TEXT SHOWN ::
"""

GPIHBP1 expression in gliomas promotes utilization of lipoprotein-derived nutrients

Thank you for submitting your article "GPIHBP1 expression in gliomas promotes utilization of lipoprotein-derived nutrients" for consideration by eLife. Your article has been reviewed by three peer reviewers, and the evaluation has been overseen by a Reviewing Editor and Harry Dietz as the Senior Editor. The following individuals involved in review of your submission have agreed to reveal their identity: Rodney Elwood Infante (Reviewer #1); Rolf Brekken (Reviewer #3).

The reviewers have discussed the reviews with one another and the Reviewing Editor has drafted this decision to help you prepare a revised submission.

Summary:

This well-presented study proposes an intriguing role for GPIHBP1-mediated LPL activity in the context of brain tumors. The authors show that GPIHBP1 is expressed in capillary endothelial cells of gliomas, but not in normal brains. Using NanoSIMS technology, at which the members of this group are experts, they show that GPIHBP1's interaction with LPL allows for gliomas to have increased triglyceride-rich lipoprotein uptake and utilization. They postulate that gliomas use this system as a source of nutrients for their growth. All reviewers agreed that the study was well-executed and that the findings were potentially significant, but all of them raised the same concern about whether GPIHBP1 was important for glioma development or progression. They welcomed a revised submission which addressed this concern, along with answers to some additional questions.

"""

THINGS TO DO ::
**A.** Reproduce the review letter word for word, starting at the words "The reviewers have" and stopping after the words "a revised submission.".
**B.** In the review letter, what concern did all of the reviewers raise about the study?

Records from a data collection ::

"""

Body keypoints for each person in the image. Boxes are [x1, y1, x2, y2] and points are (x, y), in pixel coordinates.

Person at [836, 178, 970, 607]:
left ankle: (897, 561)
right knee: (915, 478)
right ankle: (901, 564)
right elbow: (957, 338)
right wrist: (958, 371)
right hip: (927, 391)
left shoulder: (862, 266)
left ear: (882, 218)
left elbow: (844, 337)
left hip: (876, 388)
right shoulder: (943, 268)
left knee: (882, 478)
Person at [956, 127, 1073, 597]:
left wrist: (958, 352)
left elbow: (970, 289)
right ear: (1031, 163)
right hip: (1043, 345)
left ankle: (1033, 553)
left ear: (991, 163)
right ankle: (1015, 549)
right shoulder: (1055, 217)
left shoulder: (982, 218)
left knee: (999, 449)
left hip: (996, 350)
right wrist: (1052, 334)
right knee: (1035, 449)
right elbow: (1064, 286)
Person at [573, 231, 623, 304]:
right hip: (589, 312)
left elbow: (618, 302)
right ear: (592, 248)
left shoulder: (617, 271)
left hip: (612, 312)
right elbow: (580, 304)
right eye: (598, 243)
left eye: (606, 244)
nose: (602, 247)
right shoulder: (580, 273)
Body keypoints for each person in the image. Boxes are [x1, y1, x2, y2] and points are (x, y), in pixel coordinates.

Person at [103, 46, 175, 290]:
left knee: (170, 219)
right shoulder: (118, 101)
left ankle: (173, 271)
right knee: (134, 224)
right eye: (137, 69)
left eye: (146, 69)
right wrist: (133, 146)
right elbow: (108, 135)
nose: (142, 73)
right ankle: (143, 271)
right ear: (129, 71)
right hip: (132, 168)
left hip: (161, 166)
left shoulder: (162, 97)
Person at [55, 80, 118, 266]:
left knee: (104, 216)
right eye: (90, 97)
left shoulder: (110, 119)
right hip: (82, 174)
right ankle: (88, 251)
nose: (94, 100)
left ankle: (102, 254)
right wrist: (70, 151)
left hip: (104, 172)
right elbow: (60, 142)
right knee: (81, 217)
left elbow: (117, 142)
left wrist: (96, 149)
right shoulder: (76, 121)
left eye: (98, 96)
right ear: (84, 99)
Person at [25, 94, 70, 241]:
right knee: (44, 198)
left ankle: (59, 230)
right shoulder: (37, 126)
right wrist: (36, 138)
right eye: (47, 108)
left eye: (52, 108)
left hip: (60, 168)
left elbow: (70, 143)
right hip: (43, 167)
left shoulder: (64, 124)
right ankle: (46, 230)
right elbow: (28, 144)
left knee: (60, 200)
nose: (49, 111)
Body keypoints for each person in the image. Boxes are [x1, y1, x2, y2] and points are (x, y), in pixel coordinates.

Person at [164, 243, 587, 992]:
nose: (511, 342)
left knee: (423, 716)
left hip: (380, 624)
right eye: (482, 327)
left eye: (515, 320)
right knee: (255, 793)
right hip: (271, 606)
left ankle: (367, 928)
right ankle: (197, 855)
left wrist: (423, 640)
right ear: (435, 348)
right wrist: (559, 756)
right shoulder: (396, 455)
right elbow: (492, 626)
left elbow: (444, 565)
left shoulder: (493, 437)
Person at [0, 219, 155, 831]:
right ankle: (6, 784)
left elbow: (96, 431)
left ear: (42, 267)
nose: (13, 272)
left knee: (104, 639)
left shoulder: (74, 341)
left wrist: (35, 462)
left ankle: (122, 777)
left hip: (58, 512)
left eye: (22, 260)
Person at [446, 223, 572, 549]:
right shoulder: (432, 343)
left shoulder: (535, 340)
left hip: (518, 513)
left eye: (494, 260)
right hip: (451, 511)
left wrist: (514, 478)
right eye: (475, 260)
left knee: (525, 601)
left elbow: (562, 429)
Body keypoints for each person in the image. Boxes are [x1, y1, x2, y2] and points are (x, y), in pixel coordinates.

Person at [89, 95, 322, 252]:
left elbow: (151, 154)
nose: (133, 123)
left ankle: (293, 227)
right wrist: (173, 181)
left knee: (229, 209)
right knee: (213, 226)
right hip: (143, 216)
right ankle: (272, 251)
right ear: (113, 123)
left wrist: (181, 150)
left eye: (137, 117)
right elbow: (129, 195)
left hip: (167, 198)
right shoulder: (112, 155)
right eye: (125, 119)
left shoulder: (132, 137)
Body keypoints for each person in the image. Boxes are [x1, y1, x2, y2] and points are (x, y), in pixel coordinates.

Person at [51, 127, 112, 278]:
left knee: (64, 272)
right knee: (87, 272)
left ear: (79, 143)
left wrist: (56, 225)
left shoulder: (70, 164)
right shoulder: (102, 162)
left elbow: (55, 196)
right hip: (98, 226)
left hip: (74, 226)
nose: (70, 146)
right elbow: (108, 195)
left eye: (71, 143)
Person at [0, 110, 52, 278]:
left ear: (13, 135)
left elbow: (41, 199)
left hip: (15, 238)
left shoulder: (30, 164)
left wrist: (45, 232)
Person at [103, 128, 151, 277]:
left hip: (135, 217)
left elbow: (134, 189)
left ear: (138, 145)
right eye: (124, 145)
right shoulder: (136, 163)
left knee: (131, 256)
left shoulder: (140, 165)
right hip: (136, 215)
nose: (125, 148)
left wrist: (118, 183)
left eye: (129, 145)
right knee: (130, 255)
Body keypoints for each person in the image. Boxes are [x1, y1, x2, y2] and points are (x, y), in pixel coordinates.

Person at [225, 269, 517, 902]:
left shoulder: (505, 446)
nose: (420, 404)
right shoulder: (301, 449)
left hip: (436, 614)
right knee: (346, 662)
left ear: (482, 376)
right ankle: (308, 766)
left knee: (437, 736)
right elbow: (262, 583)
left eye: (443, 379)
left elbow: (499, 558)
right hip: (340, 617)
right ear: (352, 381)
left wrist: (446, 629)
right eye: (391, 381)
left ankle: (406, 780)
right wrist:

"""

TASK RESULTS ::
**A.**
The reviewers have discussed the reviews with one another and the Reviewing Editor has drafted this decision to help you prepare a revised submission.

**B.** They questioned whether GPIHBP1 was important for glioma development or progression.